Invoice errors too often prove to be a black hole for your time. The customer not only has to reach back out to the supplier in order to fix the problem, but employees will also have to invest even more time to investigate the cause of the invoice error. Following that (assuming you’re in an ideal scenario) an employee must act to ensure the issue doesn’t happen again. There are a number of reasons company’s efforts result in invoice errors, such as:
- Incorrect timing for payments
- Unexpected charges or incorrect pricing
- Wrong quantity relative to the purchase order
- Inaccurate customer information (wrong name, address, department etc.)
- Wrong tax rate
- Vague and obscure language and terms
These sorts of obstacles can all result in customer payment delays. If they occur consistently enough, your customers will lose all faith in you. Enterprises that can resolve these errors quickly will receive their payments faster and effectively have time to invest in activities driving the greatest amount of value. They also leave customers with trust in the organization’s ability to swiftly and accurately take on their issues.
Understanding the Impact of Invoice Errors
The American Productivity & Quality Center (APQC) has long had the measure of “The cycle time to resolve an invoice error”. This benchmark is based on the number of days needed to reconcile invoice line items with purchase orders and any receiving documents. Like with other cycle time measures, the cycle time to fix an invoice problem includes the time invested in actually executing the tasks and any time spent waiting for the process to advance. For instance, if an employee fixes an invoice in real-time during a customer call but does not further investigate with the new invoice until a couple days following, the cumulative time to resolve the invoice will total three days.
APQC also found that the lowest performers (75th percentile and below) waste twice as much time as the highest performers (25th percentile) in correcting invoice errors. In order to ensure that your team maximizes their productivity and evades difficult customers, keep track of this statistic and find the central causes of any systematic delays in error resolution.
Organizations that use paper invoices or that process invoices manually, with Excel or some sort of spreadsheet, run the highest risk of errors. Data entry or calculation mistakes are easy to make when manual human error is counted on to write or enter data into an invoice. But even enterprises with fully digitized invoicing commit errors when their data or processes are not well-ordered.
3 Mitigation Strategies
The following will dive into three effective strategies of leading enterprises to mitigate the risk of invoicing errors to the greatest possible results:
1. Ensure Data Accuracy
Even the most powerful automation tools are only as good as the data you collect. Missing, incorrect, or incomplete customer data means a heightened risk for invoicing errors that require time and energy to fix. When making a contract terms agreement with customers, you must also ensure that employees know the correct company billing name, the person’s name in the department that deals with the bills, a contact number for the person, and any other information needed to invoice the customer. This data should have a central indisputable source of true and up-to-date information that feeds into the company’s processes and systems.

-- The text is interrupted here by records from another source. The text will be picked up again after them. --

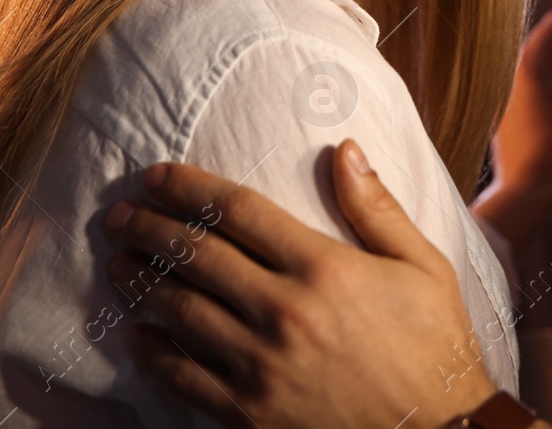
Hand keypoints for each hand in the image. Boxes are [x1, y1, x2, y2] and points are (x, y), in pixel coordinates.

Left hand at [104, 141, 497, 428]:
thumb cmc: (434, 346)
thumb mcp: (422, 266)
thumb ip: (376, 207)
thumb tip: (344, 149)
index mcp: (323, 267)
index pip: (239, 211)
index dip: (190, 187)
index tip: (157, 175)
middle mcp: (284, 311)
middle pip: (197, 255)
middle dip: (150, 227)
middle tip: (117, 214)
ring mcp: (262, 366)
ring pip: (181, 312)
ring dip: (141, 282)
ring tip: (117, 263)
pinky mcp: (251, 414)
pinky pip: (184, 378)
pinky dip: (153, 354)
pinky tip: (137, 335)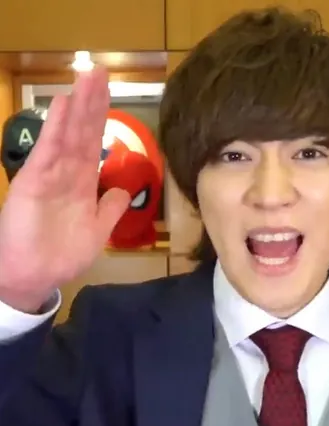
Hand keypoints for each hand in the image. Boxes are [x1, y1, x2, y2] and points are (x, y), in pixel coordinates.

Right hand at [0, 67, 129, 311]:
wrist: (34, 276)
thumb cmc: (62, 255)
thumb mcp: (97, 232)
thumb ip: (110, 210)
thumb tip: (121, 191)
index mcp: (82, 183)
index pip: (94, 144)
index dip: (101, 119)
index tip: (109, 94)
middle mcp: (67, 173)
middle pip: (82, 132)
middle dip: (91, 102)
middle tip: (100, 71)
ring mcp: (49, 174)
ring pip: (66, 135)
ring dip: (77, 106)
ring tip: (86, 77)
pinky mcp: (32, 181)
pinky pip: (47, 151)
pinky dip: (55, 129)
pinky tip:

2. Automate Customer Invoicing
Robotic process automation (RPA) involves software to execute repetitive, manual, or high-volume processes or process steps. Automated invoicing solutions can enter the data, crunch the numbers, and invoice the customer. These solutions greatly reduce or even eliminate manual data-entry errors and over time have become more cost-effective and accessible.
Automation also helps connect disparate systems across a company. Without such impactful connections, data entered in a single system may not transfer to another, or an employee will need to manually transfer the data, which also holds the risk of errors. Automation does take time and resources to implement successfully, but is ultimately a worthwhile endeavor for those reasons.
3. Ensure Accessibility of Your Documents
The most typical invoicing errors such as wrong pricing should be easy to resolve via recourse to an original contract, sales order or purchase order. Documents signed by both parties provide the agreement of record and supersede any conversations through phone or email. However, it takes longer for a team to fix an invoice error if they’re unable to find these documents quickly and easily. A centralized document repository, consistent naming conventions, and governance over the content are all indispensable components of solid planning surrounding invoice error prevention.
When errors do occur, the above practices empower a team to resolve them more quickly. With automated and integrated systems, accurate and quality customer data, and accessible documentation, the best enterprises can resolve invoicing errors in three days or less, and some are capable of such tasks in real-time.